Introducing your kids to motorcycling in Australia normally happens on the back of a PeeWee 50, but Chad Atkinson’s sons Royce and Sydney have something a whole lot cooler to learn on, and it is called Double Trouble. Chad, the bloke behind Silver Aces Custom Metal Fabrication designed and built almost every skerrick of this super-cool kids bobber himself in just nine weeks.
“I’d wanted to build a bobber for my boys, Royce (5) and Sydney (4),” says Chad. “The sidecar idea came about due to the fact it was an extra seat and adding that would eliminate the potential for the bike getting tipped over.”
“The base bike was non-existent as it was all built from scratch by me at Silver Aces. From start to finish everything was done by me, including the metal fab, trim, badges, engraving, and custom paint.
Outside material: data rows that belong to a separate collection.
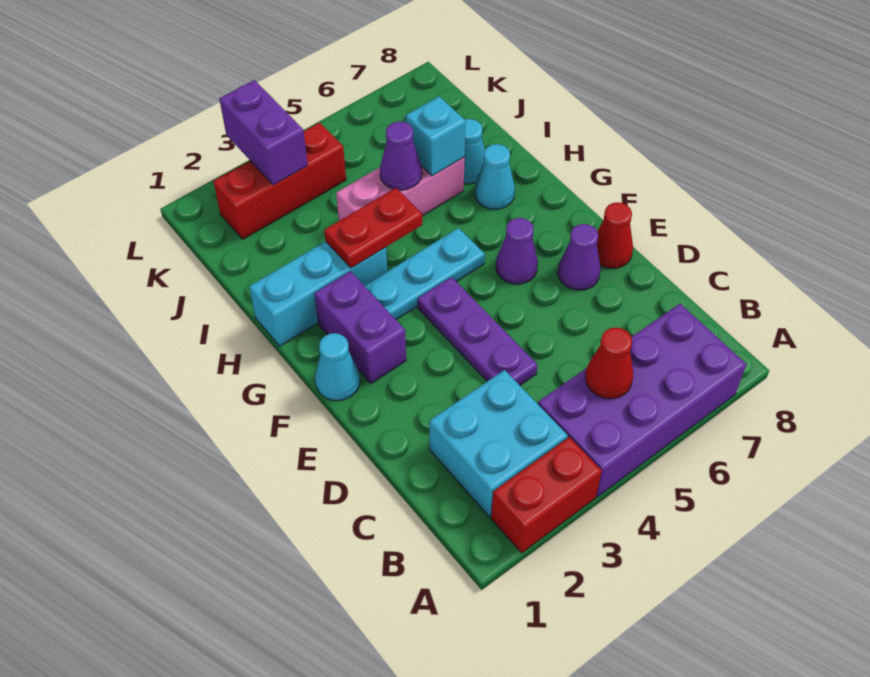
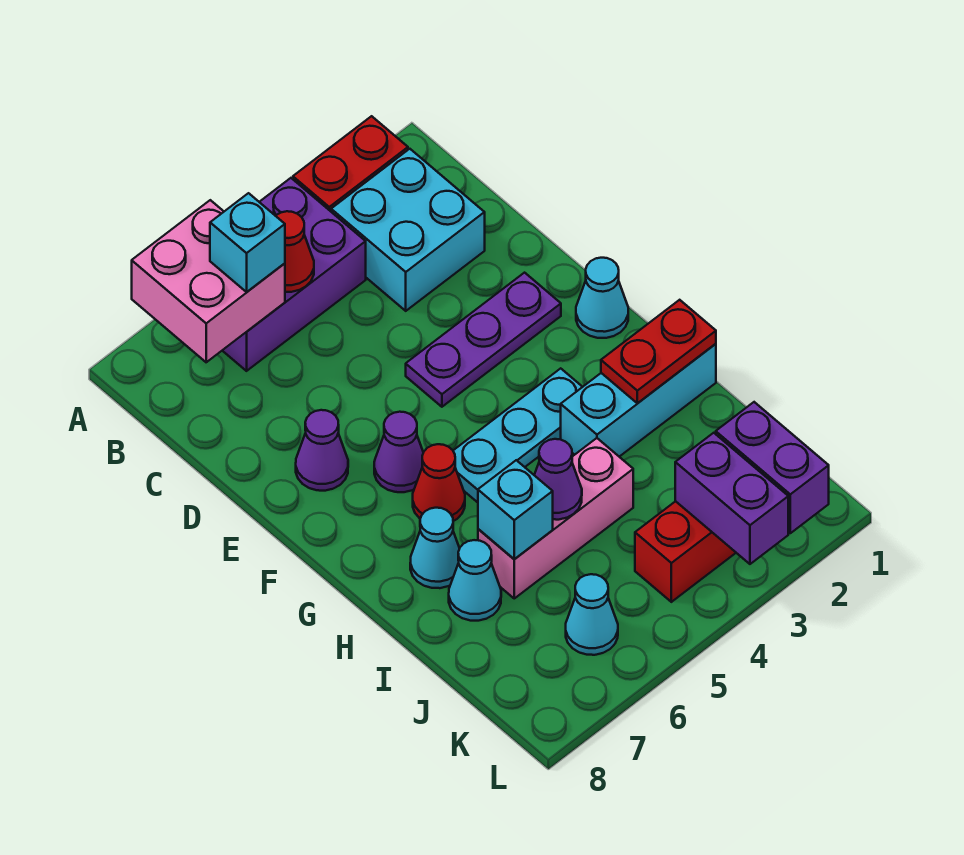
purple 2x4 brick [538,304,746,497] -> purple 2x3 brick [222,178,366,371]
none -> pink 2x2 brick [132,200,285,362]
none -> cyan 1x1 brick [210,193,285,292]
purple 1x3 plate [418,277,538,385] -> purple 1x3 plate turned to [406,273,561,407]
red 1x1 cone [597,202,633,268] -> red 1x1 cone moved to [413,444,465,521]
purple 1x2 brick [314,271,406,383] -> purple 1x2 brick moved to [716,402,829,533]
red 1x2 plate [324,188,422,268] -> red 1x2 plate moved to [601,300,716,403]
none -> cyan 1x1 cone [566,574,618,655]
“What started with bending the tubular framework, then metal-shaping the sidecar body, sidecar seat and floor pan, then shaping the fuel tank and guards, and making the custom foot throttle. The headlight bezel was machined from a large piston to fit the custom bucket, while the alloy sidecar back-up brake lever uses shell casings, and the handlebar has machined copper/alloy handgrips with recessed bolts, while the handlebar came off Royce’s first bike and was modified to suit the bobber.
“The sprung seat uses valve springs from a motorbike engine, while the steel frame has been wrapped in padded and stitched leather, with a stainless riveted surround. The sidecar uses a padded leather insert on the backrest, stitched by me in a diamond pattern on a mate’s industrial sewing machine.”
“If it was TIG-welded it was metal-finished. I also used a lot of 1mm sheet steel, rolled with an English Wheel, or worked with a shrinker/stretcher, hammers, and bead rollers.”
Amazingly he didn’t start with a sketch or even a firm design to work off, preferring to let the inspiration flow into the build as he went.
“I’d never drawn out plans for this build, it was all done as I went, and thinking of how each part was going to function with everything else,” says Chad. “I never had the whole bike mocked up at once. It wasn’t until two days before the deadline I got my first real look at it, so all the build updates on social media were actually in real time! A few parts had to be remade or changed to achieve the right look or function, including the fuel tank and part of the sidecar.”
What wasn’t made from scratch was recycled out of the spares bin. “A lot of the parts or materials used to create the parts are actually from stuff I had laying around, and most of it has its own ‘back story’,” explains Chad. “The engine was given to me by a mate, and the frame was basically built around that. I had to fabricate and modify a few bits of the engine, such as the intake, to clear where I wanted the top bar and fuel tank to sit. That, to me, is what hot rodding is all about!”
Once Chad had the style right Chad blew the bike apart and laid down the custom silver paint himself for a super-smooth finish.
“The paint is a custom mix of silvers, with a few different pearls and an HS clear on top. There were two rounds of primer and block sanding before the base, and clear coat went down, and this is the off-the-gun finish.”
Given his tin-lids have only been walking a short time Double Trouble doesn’t need a tonne of horsepower and, with a heady 7.5hp as Honda made it, the CT110 single-pot donk is perfect. Similarly, while many bobber builds have hardcore manual transmissions the stock postie bike clutchless semi-automatic four-speed is ideal for a couple of novice riders.
Down the back, Chad machined an adapter to fit the chain-drive sprocket to the hub of the 12-inch spoked rear wheel. The suspension is all found in the springs on the custom seat, while there is a mechanical drum brake on the back wheel, with a back-up custom handbrake on the sidecar if one of the boys feels the other is going a bit quick!
After a mad nine week thrash, Chad debuted the bike to a rapturous reception.
“I built it to debut at the West Coast Lowdown show, and it took out three trophies; West Coast Lowdown Choice, Builder’s Choice, and People’s Choice,” says Chad. “But it was never about trophies or winning for me. That show was just a great platform and deadline to have.
“My goal was to produce something my boys could enjoy and have in the family forever, and watching them ride it for the first time is still is the best part!”
Hopefully, it kick-starts a passion for fabrication and hot rodding in the boys, and they follow in Chad’s footsteps.